Task description: Where does the word "degrees" show up in the data? Please find each such line and copy it.

Material for the task:
------------

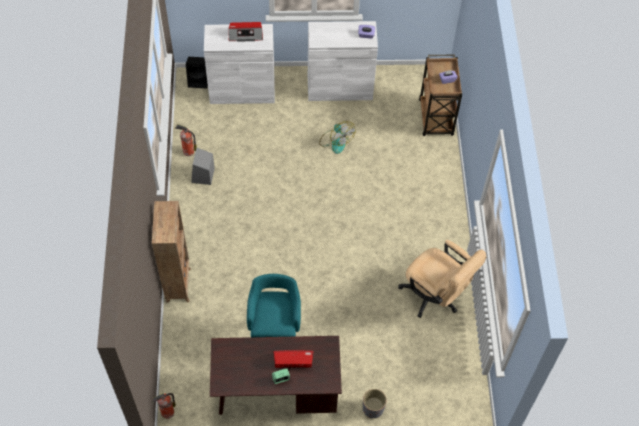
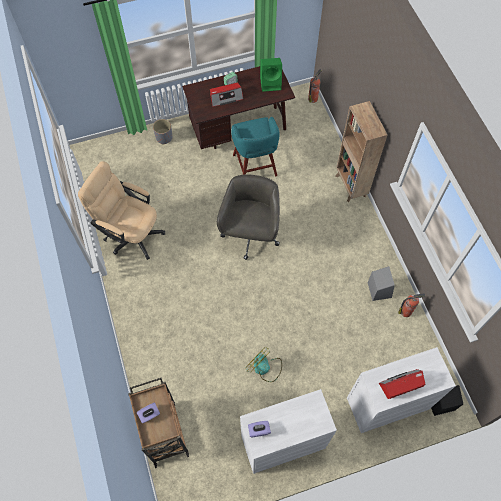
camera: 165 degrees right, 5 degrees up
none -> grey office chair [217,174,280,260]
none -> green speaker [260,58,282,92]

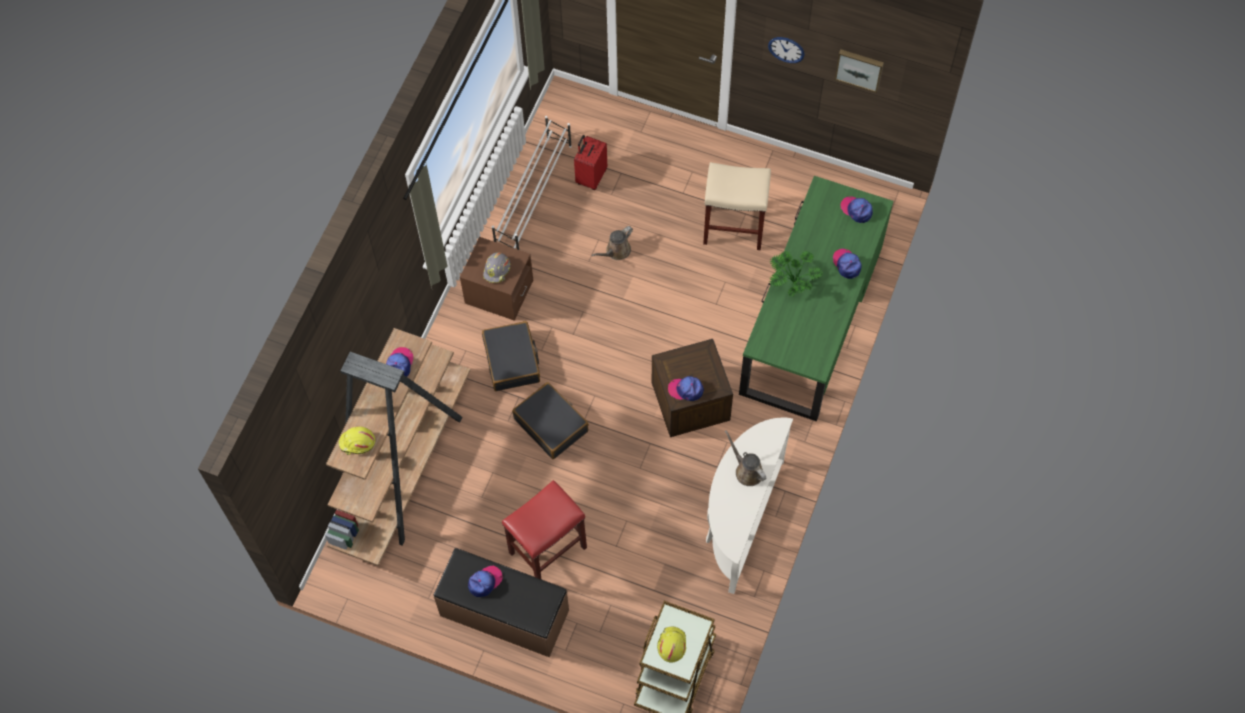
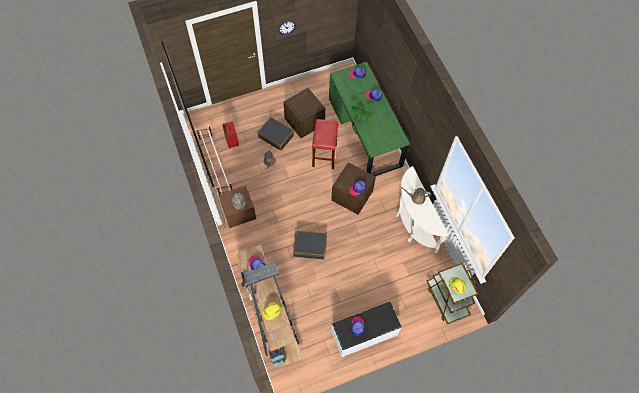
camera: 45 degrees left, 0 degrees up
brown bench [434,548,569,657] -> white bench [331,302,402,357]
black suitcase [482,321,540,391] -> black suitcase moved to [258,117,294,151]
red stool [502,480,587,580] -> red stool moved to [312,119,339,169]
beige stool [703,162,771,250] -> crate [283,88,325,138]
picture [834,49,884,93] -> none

------------

Solution:
camera: 165 degrees right, 5 degrees up
camera: 45 degrees left, 0 degrees up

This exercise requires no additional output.